I had a few questions regarding the final assignment:
(1) For my current notebook, the padded sequences length of array [11 elements] is longer than what is shown in the example [5 elements] , could that be causing the low accuracy of trained model- is an additional truncation needed? Please see message from Grader output below:
All tests passed for n_gram_seqs!
Details of failed tests for pad_seqs
Failed test case: There was an error grading this function. Details shown in ‘got’ value below:.
Expected:
no exceptions,
but got:
operands could not be broadcast together with shapes (5,11) (5,5) .
All tests passed for features_and_labels!
All tests passed for create_model!
(2) I tried increasing the number of embedding dimensions, and fanning up the number of LSTM units, but with this notebook, remain pinned at a training accuracy of less than 80% (much lower) - please see message from Grader output below:
Failed test case: training accuracy under 80%.
Expected:
0.8 or above,
but got:
0.07560470700263977
What is the best way to proceed, in order to get to higher training accuracies? Is further pre-processing needed to the inputs, in order to get there?
Thanks Balaji, will try that- I updated the code to 10, as I seemed to be so far off optimal, wanted to just see if I was converging or not, before increasing number of epochs. Will revert back to you after fixing Maxlen and setting total number of epochs back to 50.

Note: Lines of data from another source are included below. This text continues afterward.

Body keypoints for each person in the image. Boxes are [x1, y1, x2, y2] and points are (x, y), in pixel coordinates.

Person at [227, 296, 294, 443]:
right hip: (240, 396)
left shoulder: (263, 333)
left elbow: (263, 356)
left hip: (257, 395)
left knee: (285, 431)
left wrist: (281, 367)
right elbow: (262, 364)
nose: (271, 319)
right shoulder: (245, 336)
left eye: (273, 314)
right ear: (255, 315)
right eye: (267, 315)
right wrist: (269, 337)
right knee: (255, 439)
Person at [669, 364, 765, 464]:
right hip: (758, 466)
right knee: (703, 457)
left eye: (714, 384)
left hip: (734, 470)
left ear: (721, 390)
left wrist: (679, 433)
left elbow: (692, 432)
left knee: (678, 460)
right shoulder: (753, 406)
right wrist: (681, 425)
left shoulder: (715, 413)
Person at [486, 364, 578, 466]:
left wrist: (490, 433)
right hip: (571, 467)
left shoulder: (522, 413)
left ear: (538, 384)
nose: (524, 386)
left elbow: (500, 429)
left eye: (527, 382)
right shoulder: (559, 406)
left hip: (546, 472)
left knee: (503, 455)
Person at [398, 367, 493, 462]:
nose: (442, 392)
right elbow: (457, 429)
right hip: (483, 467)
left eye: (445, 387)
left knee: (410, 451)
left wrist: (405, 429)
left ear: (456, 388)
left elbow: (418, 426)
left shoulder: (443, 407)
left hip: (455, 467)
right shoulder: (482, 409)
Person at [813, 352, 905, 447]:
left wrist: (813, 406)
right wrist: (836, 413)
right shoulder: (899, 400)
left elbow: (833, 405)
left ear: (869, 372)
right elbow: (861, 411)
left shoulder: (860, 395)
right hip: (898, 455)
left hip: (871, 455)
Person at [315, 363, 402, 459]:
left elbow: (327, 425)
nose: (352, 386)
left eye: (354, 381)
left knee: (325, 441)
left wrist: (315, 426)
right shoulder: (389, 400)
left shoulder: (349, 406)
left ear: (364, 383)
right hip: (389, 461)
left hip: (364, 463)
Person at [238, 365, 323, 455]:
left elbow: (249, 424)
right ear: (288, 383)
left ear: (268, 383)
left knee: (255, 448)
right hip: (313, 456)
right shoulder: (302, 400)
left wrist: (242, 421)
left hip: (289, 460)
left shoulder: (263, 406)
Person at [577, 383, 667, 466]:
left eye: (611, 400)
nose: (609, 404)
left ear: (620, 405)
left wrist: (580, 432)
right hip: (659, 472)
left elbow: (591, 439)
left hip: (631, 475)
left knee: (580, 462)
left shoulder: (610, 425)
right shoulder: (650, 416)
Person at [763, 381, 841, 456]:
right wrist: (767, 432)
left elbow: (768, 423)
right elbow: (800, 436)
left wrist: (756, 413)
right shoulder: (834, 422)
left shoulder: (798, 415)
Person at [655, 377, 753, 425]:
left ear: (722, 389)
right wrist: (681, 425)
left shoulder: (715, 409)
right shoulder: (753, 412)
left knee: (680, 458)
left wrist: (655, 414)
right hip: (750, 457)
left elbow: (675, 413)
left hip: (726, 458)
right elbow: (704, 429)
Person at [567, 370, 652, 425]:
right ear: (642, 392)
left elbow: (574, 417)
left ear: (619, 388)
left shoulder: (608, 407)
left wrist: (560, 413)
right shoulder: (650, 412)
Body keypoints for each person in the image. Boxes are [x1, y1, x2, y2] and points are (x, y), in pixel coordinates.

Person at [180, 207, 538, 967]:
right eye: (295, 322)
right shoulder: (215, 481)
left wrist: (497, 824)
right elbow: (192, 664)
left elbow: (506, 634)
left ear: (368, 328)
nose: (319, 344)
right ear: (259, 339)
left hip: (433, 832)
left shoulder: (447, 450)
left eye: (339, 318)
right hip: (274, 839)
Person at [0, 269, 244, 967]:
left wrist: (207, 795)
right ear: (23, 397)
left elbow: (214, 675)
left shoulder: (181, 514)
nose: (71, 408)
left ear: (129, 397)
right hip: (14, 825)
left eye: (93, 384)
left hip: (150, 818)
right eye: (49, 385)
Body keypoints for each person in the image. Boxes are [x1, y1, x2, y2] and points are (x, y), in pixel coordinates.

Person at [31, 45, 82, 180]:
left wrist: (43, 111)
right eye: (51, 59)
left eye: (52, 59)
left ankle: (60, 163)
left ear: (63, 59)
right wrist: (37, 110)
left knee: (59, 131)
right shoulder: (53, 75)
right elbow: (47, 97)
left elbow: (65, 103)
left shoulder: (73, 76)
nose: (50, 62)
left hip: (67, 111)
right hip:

Those hints were very helpful, after fixing Maxlen, and increasing number of epochs to 50, the model started to converge steadily, as shown below. This has been such an enriching course- thanks so much for your help to get this and other assignments finished. So excited to have been able to finish this before end of 2022. Best, Priya
Hmm, hard coding Maxlen, cause issues during grading- am going to give it another go, to get a more stable solution- as now the model convergence part is perfect, but running into expected shape issues in the graded function portion - feel like the right answer is very close though!
I first thought the comments were saying that we should leave the output_dim of the embedding layer at 100, so it was impossible to achieve the required accuracy that way. In case anyone is having this problem, it seems that you need to change this number.